What the exercise asks: For every record, give an exact copy that has no pictures in it.
== Materials provided
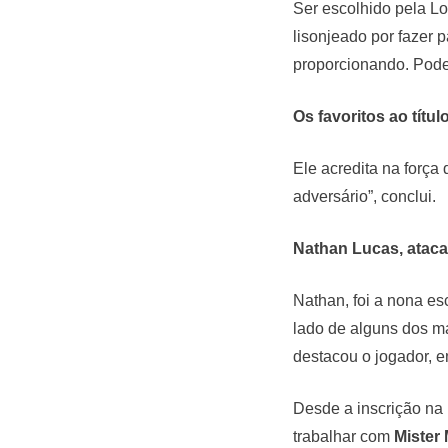
Ser escolhido pela Lo
lisonjeado por fazer 
proporcionando. Pod
Os favoritos ao títul
Ele acredita na forç
adversário”, conclui.
Nathan Lucas, atacan
Nathan, foi a nona e
lado de alguns dos 
destacou o jogador, 
Desde a inscrição na
trabalhar com
Mister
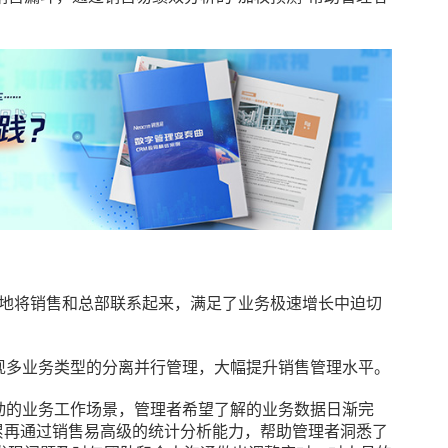
紧密地将销售和总部联系起来，满足了业务极速增长中迫切
现多业务类型的分离并行管理，大幅提升销售管理水平。
动的业务工作场景，管理者希望了解的业务数据日渐完
累再通过销售易高级的统计分析能力，帮助管理者洞悉了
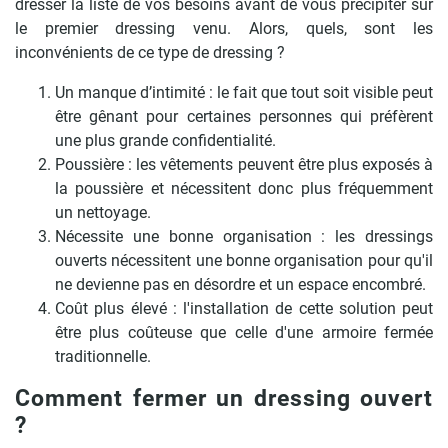
dresser la liste de vos besoins avant de vous précipiter sur
le premier dressing venu. Alors, quels, sont les
inconvénients de ce type de dressing ?
Un manque d’intimité : le fait que tout soit visible peut
être gênant pour certaines personnes qui préfèrent
une plus grande confidentialité.
Poussière : les vêtements peuvent être plus exposés à
la poussière et nécessitent donc plus fréquemment
un nettoyage.
Nécessite une bonne organisation : les dressings
ouverts nécessitent une bonne organisation pour qu'il
ne devienne pas en désordre et un espace encombré.
Coût plus élevé : l'installation de cette solution peut
être plus coûteuse que celle d'une armoire fermée
traditionnelle.
Comment fermer un dressing ouvert
?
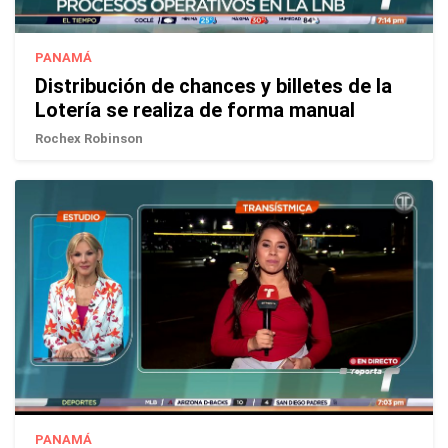
PANAMÁ
Distribución de chances y billetes de la
Lotería se realiza de forma manual
Rochex Robinson
PANAMÁ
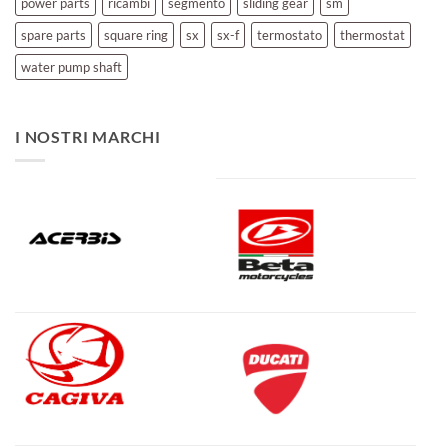
power parts
ricambi
segmento
sliding gear
sm
spare parts
square ring
sx
sx-f
termostato
thermostat
water pump shaft
I NOSTRI MARCHI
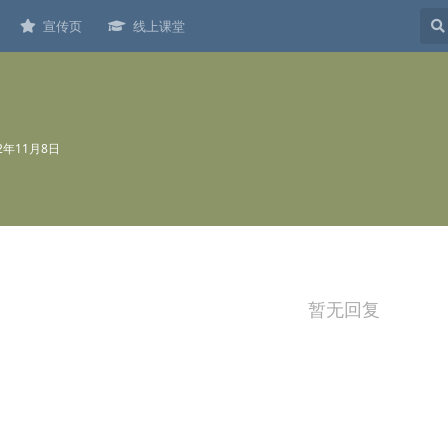
宣传页
线上课堂
22年11月8日
暂无回复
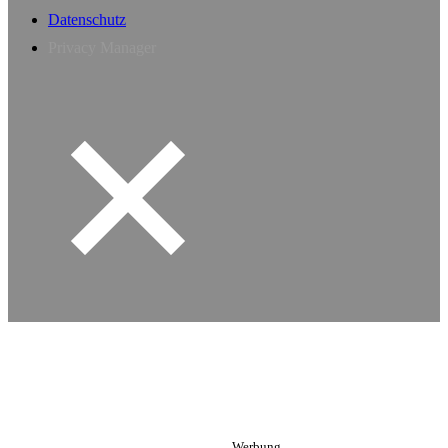
Datenschutz
Privacy Manager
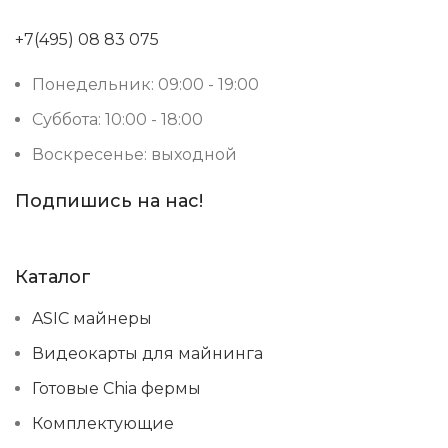
+7(495) 08 83 075
Понедельник: 09:00 - 19:00
Суббота: 10:00 - 18:00
Воскресенье: выходной
Подпишись на нас!
Каталог
ASIC майнеры
Видеокарты для майнинга
Готовые Chia фермы
Комплектующие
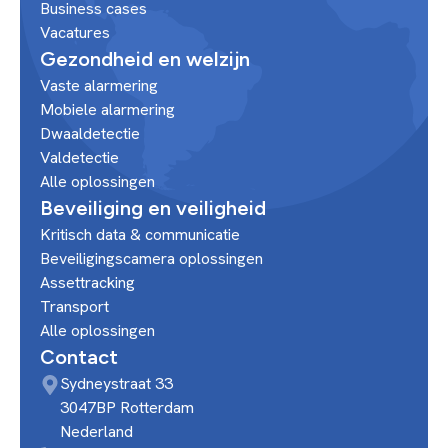
Business cases
Vacatures
Gezondheid en welzijn
Vaste alarmering
Mobiele alarmering
Dwaaldetectie
Valdetectie
Alle oplossingen
Beveiliging en veiligheid
Kritisch data & communicatie
Beveiligingscamera oplossingen
Assettracking
Transport
Alle oplossingen
Contact
Sydneystraat 33
3047BP Rotterdam
Nederland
====
Expected answer:
Ser escolhido pela Lo
lisonjeado por fazer 
proporcionando. Pod
Os favoritos ao títul
Ele acredita na forç
adversário”, conclui.
Nathan Lucas, atacan
Nathan, foi a nona e
lado de alguns dos 
destacou o jogador, 
Desde a inscrição na
trabalhar com
Mister
紧密地将销售和总部联系起来，满足了业务极速增长中迫切
现多业务类型的分离并行管理，大幅提升销售管理水平。
动的业务工作场景，管理者希望了解的业务数据日渐完
累再通过销售易高级的统计分析能力，帮助管理者洞悉了
dresser la liste de vos besoins avant de vous précipiter sur
le premier dressing venu. Alors, quels, sont les
inconvénients de ce type de dressing ?
Un manque d’intimité : le fait que tout soit visible peut
être gênant pour certaines personnes qui préfèrent
une plus grande confidentialité.
Poussière : les vêtements peuvent être plus exposés à
la poussière et nécessitent donc plus fréquemment
un nettoyage.
Nécessite une bonne organisation : les dressings
ouverts nécessitent une bonne organisation pour qu'il
ne devienne pas en désordre et un espace encombré.
Coût plus élevé : l'installation de cette solution peut
être plus coûteuse que celle d'une armoire fermée
traditionnelle.
Comment fermer un dressing ouvert
?
PANAMÁ
Distribución de chances y billetes de la
Lotería se realiza de forma manual
Rochex Robinson
PANAMÁ
power parts
ricambi
segmento
sliding gear
sm
spare parts
square ring
sx
sx-f
termostato
thermostat
water pump shaft
I NOSTRI MARCHI
宣传页
线上课堂
22年11月8日
暂无回复
Datenschutz
Privacy Manager
+7(495) 08 83 075
Понедельник: 09:00 - 19:00
Суббота: 10:00 - 18:00
Воскресенье: выходной
Подпишись на нас!
Каталог
ASIC майнеры
Видеокарты для майнинга
Готовые Chia фермы
Комплектующие
Business cases
Vacatures
Gezondheid en welzijn
Vaste alarmering
Mobiele alarmering
Dwaaldetectie
Valdetectie
Alle oplossingen
Beveiliging en veiligheid
Kritisch data & communicatie
Beveiligingscamera oplossingen
Assettracking
Transport
Alle oplossingen
Contact
Sydneystraat 33
3047BP Rotterdam
Nederland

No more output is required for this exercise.